Space-time substitution, but not as we know it Captain!

One of the problems in physical geography is that things are a bit slow.  If you sat watching them you would probably get bored; perhaps not if you were watching a pyroclastic flow, or were being shaken by an earthquake, or swamped by tsunami, but let’s face it most processes are slow.  So if we want to watch a landscape evolve and change before us we need better solutions.  We can reconstruct past landscapes by looking at the sediments, rocks, residues and artefacts left behind, with the addition of a few dating tools we might make a good stab at reconstructing a palaeo-landscape.  Alternatively we might use historical material – archives of aerial photographs, old satellite images, historical documents, old newspapers and even pictures.  Failing that there are other tools that we can use, particularly space-time substitution which is loosely referred to as ergodic reasoning.  It might sound like something out of Star Trek, but it works!

Using historical evidence

The photograph in Figure 1 is of the River Thames in 1895, partially frozen and looking like a scene from an Arctic port.  Figure 2 shows a similar image from Chatham Dockyard.  Both illustrates the potential of historical records to bring to life past climate events.

thameFigure 1: Photograph in 1895 of the River Thames at Gravesend.

chatma

Figure 2: Etching from Chatham Dockyard from 1895.
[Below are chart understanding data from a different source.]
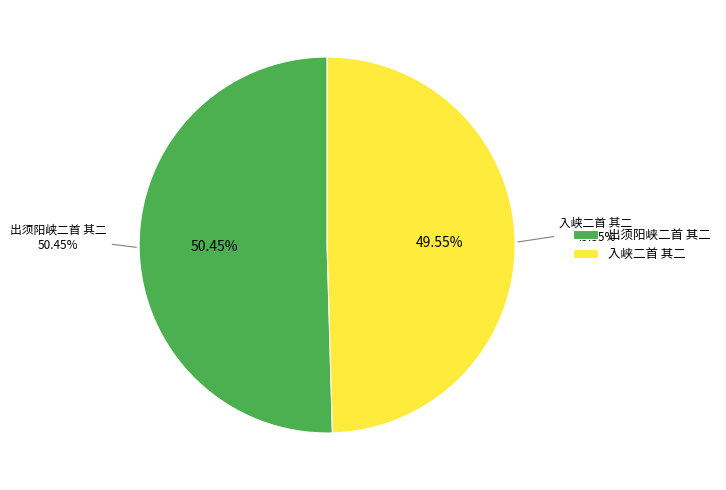

Combined, do 出须阳峡二首 其二 and 入峡二首 其二 account for over 50%?

Yes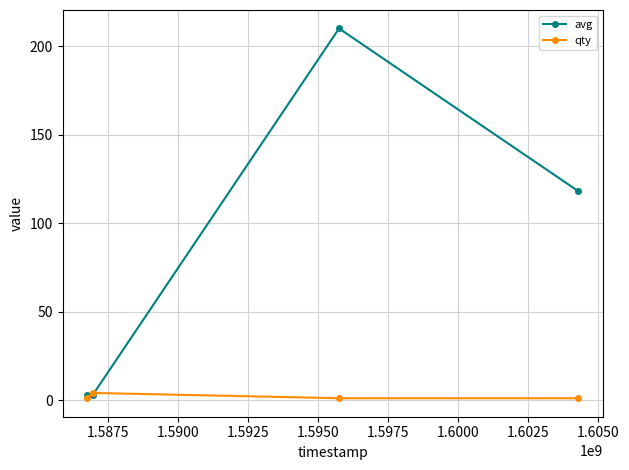

How many values in the avg series are below 118?

2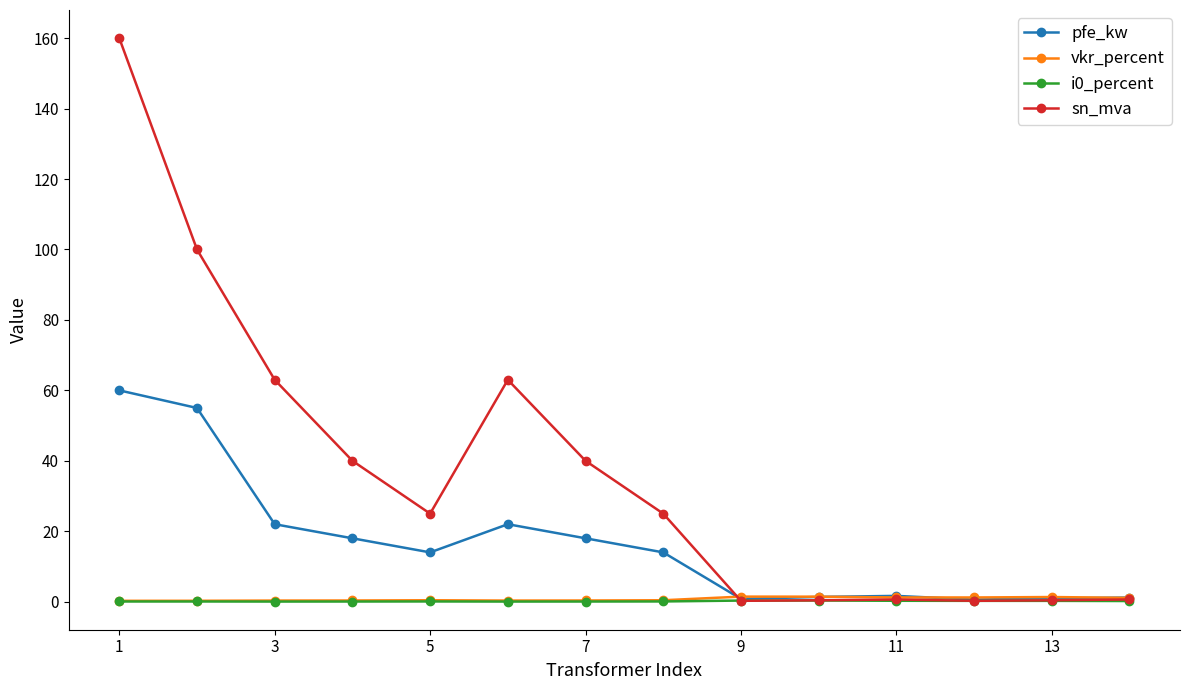

Which series has the widest spread of values?

sn_mva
As an undergraduate I read a piece of work by Pearson (1976) which used historical data to reconstruct climate and made a big impression on me.  Pearson (1976) scanned literally thousands of copies of Edinburgh’s evening papers for stories about snow.  Things like the mail coach from London being delayed and the like and assembled the data into a historical time series.  The series clearly shows a peak in the late 1700s in the incidence of snow stories.  One off course has to be careful in interpreting such data; was it really a climate event or was it simply that the frequency of reporting increased.  For example, many of the stories concern delay to the mail coach at a time of increasing economic prosperity and linkage to London; that is disruption of the mail became news.  The fact that the peak goes down gives some corroborative support to the idea that this was a real climate event, perhaps linked to the Little Ice Age.

The use of historical data is not restricted to climate events but is relevant to geomorphological processes as well.  For example, Figure 2 shows the pattern of meanders on the Mississippi based on historical maps providing important information on the rate of channel migration.

missi

Figure 2: Use of historical maps to reconstruct the channel patterns of the Mississippi River. (Source: http://earthobservatory.nasa.gov/IOTD/view.php?id=6887)

Space-Time Substitution

Think of a typical crowd of people at a shopping centre on a wet Saturday afternoon.  There will be kids whining for toys, old men needing a cup of tea, hassled mothers and fathers running errands, teenage couples hanging out and gaggles of students shopping; a mixed population.  By sampling in space (e.g., picking on people in different locations) we are in effect sampling in time; sampling a cross section of the age population.  If we do that statistically we are close to employing the true concept of ergodic reasoning as developed to study kinetic theory of gasses (Paine, 1985).

In geomorphology we tend to use a looser form, perhaps better described as location-time substitution.  If we can demonstrate, or reasonably assume that process rates have remained constant, and that the landform being examined spawned progressively (i.e. multiple ages) then we can use time space substitution.

One of the more famous examples is the work of Brunsden and Kesel (1973) on the evolution of the Mississippi River bluffs.  They surveyed a series of river bank cross-sections that had been abandoned (i.e. lateral river erosion had stopped) at various times (Fig. 3).  They then assembled these cross-sections in relative time order to create a model for the ‘relaxation’ of the river bank once the river had migrated laterally away from it (Fig. 4).  It is a classic example of time-space substitution.

miss3

Figure 3: Sample locations along a section of the Mississippi River between Mt Pleasant and Port Hudson.  At each site a slope cross-section was surveyed.  (Source: Brunsden and Kesel, 1973).

miss2Figure 4: Mississippi bank cross-sections organised to give a temporal model for how they evolve through time.  Note the slope relaxation when the lateral undercutting from the river is removed. (Source: Brunsden and Kesel, 1973).

Another very nice example of this approach has been applied to the evolution coastal chines like those around Bournemouth.  These are effectively gullies or incised river channels perpendicular to the coast.  In the case of the Bournemouth examples most are seasonally dry.  Their formation depends on a balance between coastal erosion causing the overall cliff to recede and the rate of headward cutting of the gully or channel.  Leyland and Darby (2008) study the formation of chines on the south coast of the Isle of Wight.

References

Brunsden, D. and Kesel, R.H., 1973. Slope development on a Mississippi River bluff in historic time. The Journal of Geology, pp.576-598.

Leyland, J. and Darby, S.E., 2008. An empirical–conceptual gully evolution model for channelled sea cliffs. Geomorphology, 102(3), pp.419-434.

Pearson, M.G., 1976. SNOWSTORMS IN SCOTLAND‐1729 TO 1830. Weather, 31(11), pp.390-393.